What volume of a 0.430 M NH4I solution is required to react with 289 mL of a 0.560 M Pb(NO3)2 solution?
This question can be interpreted two ways. I will assume you want to know how much NH4I solution must be added to react with ALL of the Pb(NO3)2?
Pb^2+ + 2I^- ==> PbI2
millimols Pb^2+ = mL x M = ?
millimols I^- necessary to react with all of the Pb^2+ is twice that.
Then mL NH4I needed = millimols/M = ?
To solve this problem, you need to use the balanced chemical equation and stoichiometry to determine the ratio of moles of NH4I to Pb(NO3)2. Then, you can use the molarity and volume of one of the solutions to calculate the volume of the other solution required for the reaction.
First, let's write the balanced chemical equation for the reaction between NH4I and Pb(NO3)2:
2 NH4I + Pb(NO3)2 → 2 NH4NO3 + PbI2
From the balanced equation, we can see that the ratio between NH4I and Pb(NO3)2 is 2:1. This means that for every 2 moles of NH4I, we need 1 mole of Pb(NO3)2.
Next, we need to determine the number of moles of Pb(NO3)2 in 289 mL of the 0.560 M solution.
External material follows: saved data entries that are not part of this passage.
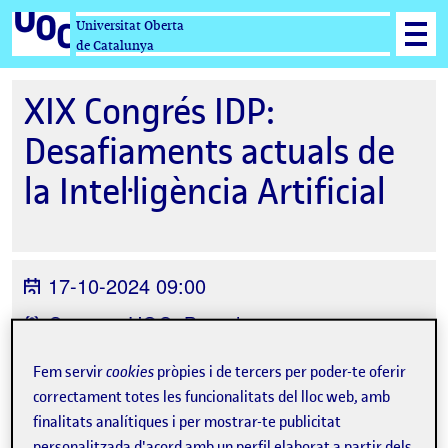
Universitat Oberta
de Catalunya
XIX Congrés IDP:
Desafiaments actuals de
la Intel·ligència Artificial
17-10-2024 09:00
Campus UOC, Barcelona
Organitzat per
Estudis de Dret i Ciència
Fem servir
cookies
pròpies i de tercers per poder-te oferir
Política, UOC
correctament totes les funcionalitats del lloc web, amb
finalitats analítiques i per mostrar-te publicitat
personalitzada d'acord amb un perfil elaborat a partir dels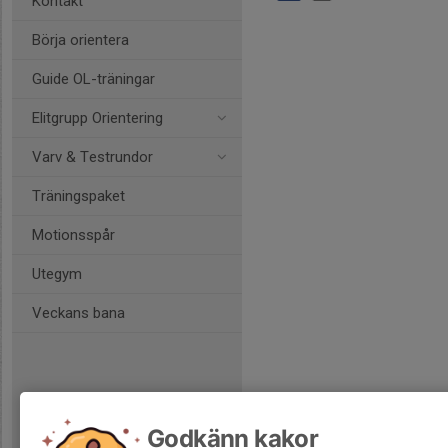
Kontakt
Börja orientera
Guide OL-träningar
Elitgrupp Orientering
Varv & Testrundor
Träningspaket
Motionsspår
Utegym
Veckans bana
Godkänn kakor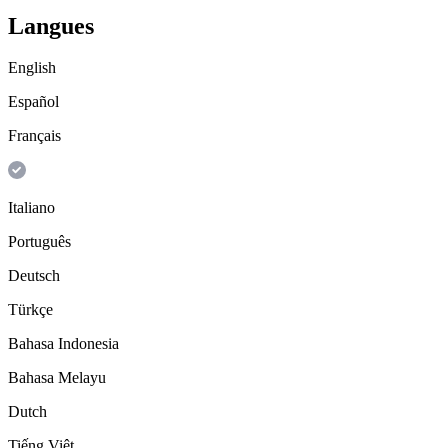
Langues
English
Español
Français
Italiano
Português
Deutsch
Türkçe
Bahasa Indonesia
Bahasa Melayu
Dutch
Tiếng Việt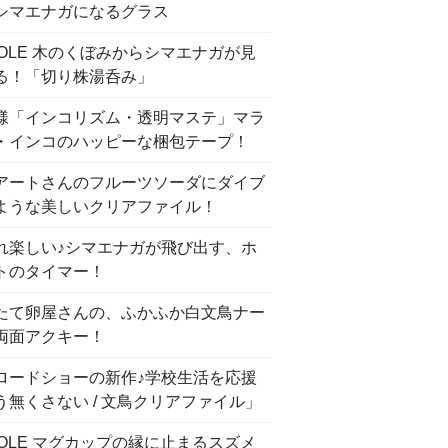
シマエナガになるグラス
COLE 木のくぼみからシマエナガが見
る！「切り株湯呑み」
様「インコリズム・透明マステ」マラ
・インコのハッピーな梱包テープ！
アートさんのフルーツソーダにダイブ
ような美しいクリアファイル！
れ楽しい♪シマエナガが飛び出す、ホ
トのタイマー！
たて卵屋さんの、ふかふか白文鳥ナー
両面アクキー！
ロードショーの新作♪学校生活を応援
う無くさない / 文鳥クリアファイル」
COLE マグカップの縁に止まるスズメ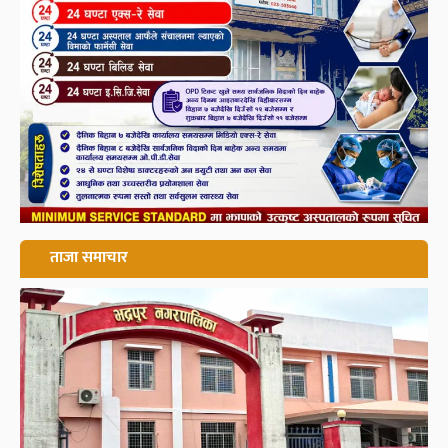
ताजा समाचार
We can use the formula:
moles = molarity × volume (in liters)
moles of Pb(NO3)2 = 0.560 M × 0.289 L = 0.16144 moles
Using the stoichiometry from the balanced equation, we know that 1 mole of Pb(NO3)2 reacts with 2 moles of NH4I. Therefore, 0.16144 moles of Pb(NO3)2 will react with 0.32288 moles of NH4I (0.16144 × 2).
Now, we can calculate the volume of the NH4I solution needed to react with 0.32288 moles. We'll use the formula:
volume = moles / molarity (in liters)
volume of NH4I = 0.32288 moles / 0.430 M = 0.7512 liters
To convert the volume from liters to milliliters, we multiply by 1000:
volume of NH4I = 0.7512 liters × 1000 = 751.2 mL
So, approximately 751.2 mL of the 0.430 M NH4I solution is required to react with 289 mL of the 0.560 M Pb(NO3)2 solution.